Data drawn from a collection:
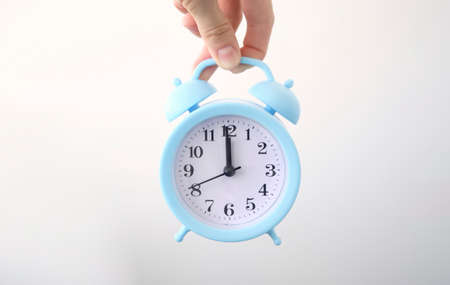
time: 11:59
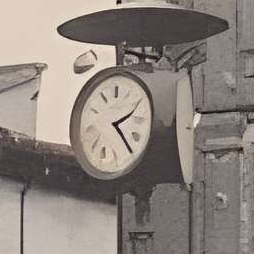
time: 2:23
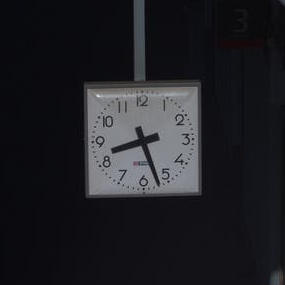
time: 8:26
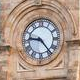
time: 9:23
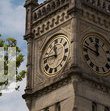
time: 11:46
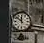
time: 11:51
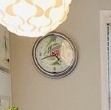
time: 4:42
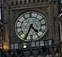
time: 4:34
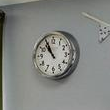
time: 10:55
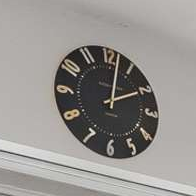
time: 2:01
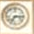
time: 7:15
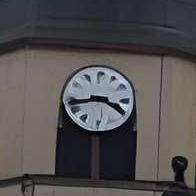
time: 3:43
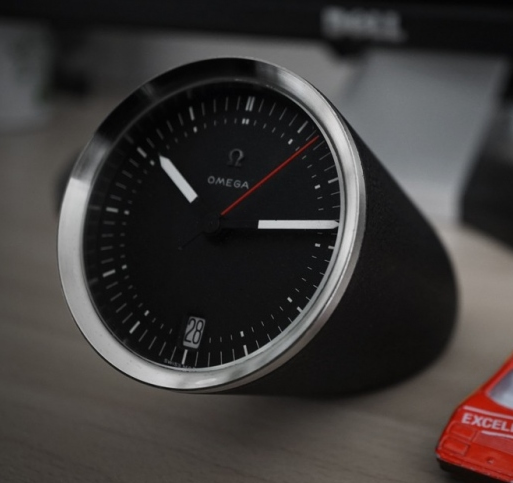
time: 10:13
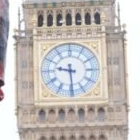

What is needed: Reproduce every line of the items above verbatim, omitting the pictures.

Task output:
time: 11:59
time: 2:23
time: 8:26
time: 9:23
time: 11:46
time: 11:51
time: 4:42
time: 4:34
time: 10:55
time: 2:01
time: 7:15
time: 3:43
time: 10:13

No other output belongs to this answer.